# [LIST OF TASKS]
a: In the passage about the government food, extract everything from "We started getting" down to "her money wisely.".
b: For each statement about the passage on the government food, answer yes or no and quote the words of the passage that decide it: (i) The writer was 12 years old in 1970. (ii) The stepfather had managed an industrial laundry in Buffalo. (iii) Aunt Ruth had two children.
c: Rewrite the paragraph beginning "Aunt Ruth was one of only two" from the passage on the government food as a short list that keeps its main facts.

# [TEXT SHOWN]
Please Note: The following is a cross-post from my new blog, The Deliberate American. Please stop on over sometime and check it out. Thank you.




I remember the day my parents came home from town with a bunch of free food from the government. I was 12 years old. It was 1970. There were a couple big bricks of yellow cheese, and powdered milk, and white rice, and some other things I don't recollect. The cheese was pretty good, but the powdered milk wasn't.  

The food was for poor people. It was "welfare" food. I didn't like knowing that my parents were poor. 

We were poor because my stepfather had experienced a serious health setback. 

He didn't look or act sick to me. I saw him as a fit, hard-working Marine veteran. But he wasn't as fit as he looked because he went into the VA hospital for surgery. A couple weeks later he came home a different person. He was so pale and weak and helpless that  only with my mother's help could he get up the four steps into our house. He was only 39 years old. I remember it well. It was a shock to my senses.

My stepfather had been the manager of an industrial laundry in Syracuse, NY. But when he went into the hospital, the company let him go. I don't know exactly how long he was out of work but it was long enough to be an economic hardship. Thus, the government food.




I'm sure my parents didn't like taking that free government food. To my knowledge, they never did again. And I suspect that is how they came to sell Aunt Ruth's stocks.

Aunt Ruth was one of only two living relatives my stepfather had. She was his mother's sister and she lived in California. Aunt Ruth had no children. I met her once, when she came to visit some years earlier. She was a pleasant, white-haired, old lady. Aunt Ruth died a couple years before my stepfather went into the hospital. She left him some stocks in her will.

We started getting mail in big envelopes from different companies. They contained colorful photos and financial details. Marathon Oil and Phelps Dodge were two I remember. They were blue-chip stocks from long-established companies. Aunt Ruth had invested her money wisely.

# [Coordinate change listings]
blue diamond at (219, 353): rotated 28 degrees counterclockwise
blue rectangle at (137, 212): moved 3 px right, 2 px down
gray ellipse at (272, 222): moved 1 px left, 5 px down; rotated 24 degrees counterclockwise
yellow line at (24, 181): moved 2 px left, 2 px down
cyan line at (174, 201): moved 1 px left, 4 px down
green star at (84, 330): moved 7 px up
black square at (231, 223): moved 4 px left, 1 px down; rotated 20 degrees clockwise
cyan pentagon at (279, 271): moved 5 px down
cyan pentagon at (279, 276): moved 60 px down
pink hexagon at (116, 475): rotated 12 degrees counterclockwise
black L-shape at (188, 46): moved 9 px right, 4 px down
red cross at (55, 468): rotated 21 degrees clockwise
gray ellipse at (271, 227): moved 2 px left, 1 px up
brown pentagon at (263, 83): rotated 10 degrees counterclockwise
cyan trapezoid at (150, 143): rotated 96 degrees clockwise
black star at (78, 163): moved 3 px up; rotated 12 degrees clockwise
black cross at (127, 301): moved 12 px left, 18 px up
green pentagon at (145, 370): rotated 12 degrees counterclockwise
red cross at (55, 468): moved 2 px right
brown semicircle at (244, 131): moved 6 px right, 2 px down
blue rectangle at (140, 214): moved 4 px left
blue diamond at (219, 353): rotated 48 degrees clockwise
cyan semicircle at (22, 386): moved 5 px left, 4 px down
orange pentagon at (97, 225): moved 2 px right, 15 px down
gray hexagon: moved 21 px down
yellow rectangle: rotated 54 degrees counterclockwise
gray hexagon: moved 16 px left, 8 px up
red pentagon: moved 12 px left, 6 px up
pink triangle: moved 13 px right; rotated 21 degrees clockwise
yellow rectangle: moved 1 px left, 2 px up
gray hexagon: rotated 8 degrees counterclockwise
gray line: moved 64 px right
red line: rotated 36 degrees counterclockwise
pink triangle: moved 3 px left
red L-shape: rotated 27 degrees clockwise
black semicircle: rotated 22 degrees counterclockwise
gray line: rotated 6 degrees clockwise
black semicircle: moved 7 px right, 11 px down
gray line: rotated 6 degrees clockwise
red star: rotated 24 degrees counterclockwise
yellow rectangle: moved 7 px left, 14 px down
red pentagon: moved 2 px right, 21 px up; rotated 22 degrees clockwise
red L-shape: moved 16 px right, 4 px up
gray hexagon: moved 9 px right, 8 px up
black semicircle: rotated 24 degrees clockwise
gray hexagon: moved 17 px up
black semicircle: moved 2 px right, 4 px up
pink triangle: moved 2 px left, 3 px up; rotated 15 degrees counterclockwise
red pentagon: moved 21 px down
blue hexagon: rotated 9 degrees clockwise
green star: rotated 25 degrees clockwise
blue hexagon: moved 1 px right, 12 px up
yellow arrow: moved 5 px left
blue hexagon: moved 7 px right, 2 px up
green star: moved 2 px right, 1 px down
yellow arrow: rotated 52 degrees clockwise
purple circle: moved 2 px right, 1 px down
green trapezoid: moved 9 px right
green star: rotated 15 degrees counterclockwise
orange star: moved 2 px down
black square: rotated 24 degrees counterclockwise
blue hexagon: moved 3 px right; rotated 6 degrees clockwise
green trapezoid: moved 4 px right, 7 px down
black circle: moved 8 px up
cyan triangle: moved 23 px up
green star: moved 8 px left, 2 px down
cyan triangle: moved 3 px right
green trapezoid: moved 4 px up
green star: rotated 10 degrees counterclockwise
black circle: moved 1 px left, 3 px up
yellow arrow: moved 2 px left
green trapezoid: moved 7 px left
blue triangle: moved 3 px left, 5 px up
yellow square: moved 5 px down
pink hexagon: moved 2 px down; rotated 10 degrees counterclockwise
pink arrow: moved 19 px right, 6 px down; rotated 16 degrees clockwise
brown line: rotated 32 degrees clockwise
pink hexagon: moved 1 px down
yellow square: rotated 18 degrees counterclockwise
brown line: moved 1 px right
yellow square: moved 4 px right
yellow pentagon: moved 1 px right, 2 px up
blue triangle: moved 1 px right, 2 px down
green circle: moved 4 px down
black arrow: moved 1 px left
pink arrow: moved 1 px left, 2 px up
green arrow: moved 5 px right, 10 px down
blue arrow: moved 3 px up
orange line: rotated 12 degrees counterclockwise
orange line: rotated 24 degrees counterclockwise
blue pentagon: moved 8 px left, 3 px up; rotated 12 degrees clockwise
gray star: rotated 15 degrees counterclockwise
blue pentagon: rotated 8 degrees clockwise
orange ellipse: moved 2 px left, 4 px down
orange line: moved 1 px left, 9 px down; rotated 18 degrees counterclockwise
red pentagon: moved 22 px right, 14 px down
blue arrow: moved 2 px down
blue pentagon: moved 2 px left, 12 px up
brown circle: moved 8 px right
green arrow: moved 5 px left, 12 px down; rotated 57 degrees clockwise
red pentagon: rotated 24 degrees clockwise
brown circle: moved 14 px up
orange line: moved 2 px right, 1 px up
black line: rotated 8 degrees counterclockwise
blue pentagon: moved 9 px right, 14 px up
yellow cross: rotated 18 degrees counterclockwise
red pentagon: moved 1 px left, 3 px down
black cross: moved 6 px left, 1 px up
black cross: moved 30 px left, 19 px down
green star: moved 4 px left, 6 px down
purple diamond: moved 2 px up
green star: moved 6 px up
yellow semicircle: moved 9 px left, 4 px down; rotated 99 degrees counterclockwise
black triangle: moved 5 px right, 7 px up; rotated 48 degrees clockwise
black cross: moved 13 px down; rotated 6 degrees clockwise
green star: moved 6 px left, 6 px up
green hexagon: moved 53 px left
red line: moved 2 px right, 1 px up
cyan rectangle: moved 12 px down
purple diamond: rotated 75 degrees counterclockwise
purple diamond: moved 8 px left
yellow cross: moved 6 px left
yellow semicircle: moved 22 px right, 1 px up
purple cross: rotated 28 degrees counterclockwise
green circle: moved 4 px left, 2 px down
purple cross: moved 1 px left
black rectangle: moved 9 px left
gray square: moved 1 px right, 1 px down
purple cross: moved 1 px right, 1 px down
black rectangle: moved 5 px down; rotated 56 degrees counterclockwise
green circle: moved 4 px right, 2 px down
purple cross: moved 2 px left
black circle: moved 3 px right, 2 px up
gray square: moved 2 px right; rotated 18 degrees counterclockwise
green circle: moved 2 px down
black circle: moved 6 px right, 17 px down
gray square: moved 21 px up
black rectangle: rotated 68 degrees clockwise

# [ANSWERS TO THE EXERCISE]
a:
We started getting mail in big envelopes from different companies. They contained colorful photos and financial details. Marathon Oil and Phelps Dodge were two I remember. They were blue-chip stocks from long-established companies. Aunt Ruth had invested her money wisely.

b:
(i) Yes: "I was 12 years old. It was 1970."
(ii) No: "My stepfather had been the manager of an industrial laundry in Syracuse, NY."
(iii) No: "Aunt Ruth had no children."

c:
- Aunt Ruth was one of the stepfather's only two living relatives.
- She was his mother's sister and lived in California.
- She had no children.
- The writer met her once, on a visit some years earlier, and remembers a pleasant, white-haired old lady.
- She died a couple of years before the stepfather went into the hospital.
- Her will left him some stocks.